I ruffled his hair as I told him, “The kinds of things you do to end up in jail aren’t things you can do by accident.”

Fifteen years later I sat in the courtroom next to my sister, Emily, and my parents, anxiously tapping my foot as my brother approached the bench with his lawyer.  I watched my father clench his fists and my mother set her jaw to avoid letting herself fall apart as she waited to find out her youngest child’s fate.  I turned to Emily and asked, “What do we wear when we go visit him in prison?”

She laughed. “I don’t know what appropriate prison attire is.”

We smiled bitterly as we rolled our eyes in a manner reminiscent of the way we had when we were teenagers.  In truth, we had had this conversation many times before.  We had the “What do you wear to rehab?” conversation.  We had the “What do you wear to therapeutic boarding school graduation?” conversation.  We had the “What do you wear to a halfway house?” conversation and now, we were having the “What do you wear to prison?” conversation.

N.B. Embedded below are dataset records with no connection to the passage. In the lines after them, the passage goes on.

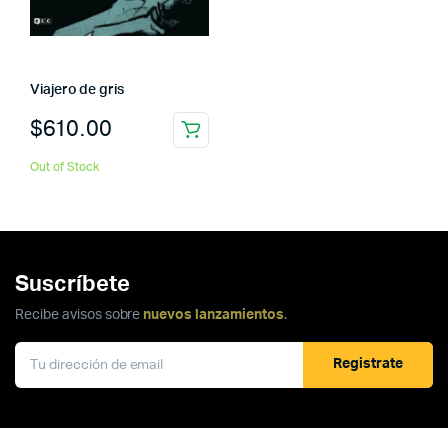
Viajero de gris
$
610.00
Out of Stock
Suscríbete
Recibe avisos sobre
nuevos lanzamientos
.
Registrate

As Ben and his lawyer came walking towards us, Emily leaned over to me.  “Is it bad if I hope he goes to prison?”

I shook my head.  “Is it bad if I hope he goes to prison really far away so we never have to see him?”

“See you in hell,” she replied with a smile.

As my parents and the lawyer gloated over the fact that they had gotten Ben off with a year of probation, Emily and I rolled our eyes at each other. 

“Is everyone forgetting that probation means he has to stay off drugs for a year?” I whispered.

“All this does is postpone our shopping spree for the prison visiting attire.”

Two months later, after breaking probation, Ben was sentenced to a 12-18 months in a lockdown facility.  I spoke to him briefly on the phone, as my father drove him out to the place, which ironically, was only twenty minutes from my house.  I supposed this was karma for my fervent wishes that he be sent as far away from my otherwise wholesome life.

“Hey Ben.”

“Hey,” he replied in the same dull tone that he used every time he was coming off drugs.

“So, are you nervous?”

“Nah…I’m just going to make the best of it and do my time…ya know?”

No.  I didn’t know.  I didn’t know how a boy from a good family could destroy his life this way.  I didn’t know how he could stand to see my mother and father age as rapidly as they had in the last eight years, and know that it was because of his actions.  I didn’t know how a person could steal from their family to obtain drugs.  No. I did not know. 

But I said none of that.  Instead, I said, “Good luck.”

“Thanks.  And I’m sorry for all this crap.  I’m gonna fix things this time.  When I come home, I’m gonna hang out with you and your kids.  I’m gonna be a really cool uncle.” He paused before adding a new line to his very familiar speech. “ And don’t worry…I won’t teach them the O.J. game,” he said, and I could hear a smile through his usual dull affect.

As I listened to this addition to his usual empty promises, I was assaulted by the memory of Ben running through the house with unbridled enthusiasm for our twisted O.J. Simpson game. 

"The kinds of things you do to end up in jail aren’t things you can do by accident."

I was overcome with a rare moment of sympathy and in place of my usual clichéd speech telling him that actions speak louder than words I blurted out, “I love you kiddo.”

“Love you too,” he replied.  The smile was already gone.

I knew they were just words.  He had no idea what I love you meant and he certainly wasn’t going to learn in the next twelve to eighteen months. 

When I hung up the phone, I called Emily. 

“I spoke to him,” I said, when she answered the phone.

“What did he say?”

I reviewed the conversation in my head before answering.  “Same old stuff.” I paused for a moment before adding, “So, what do we wear to a lockdown facility?”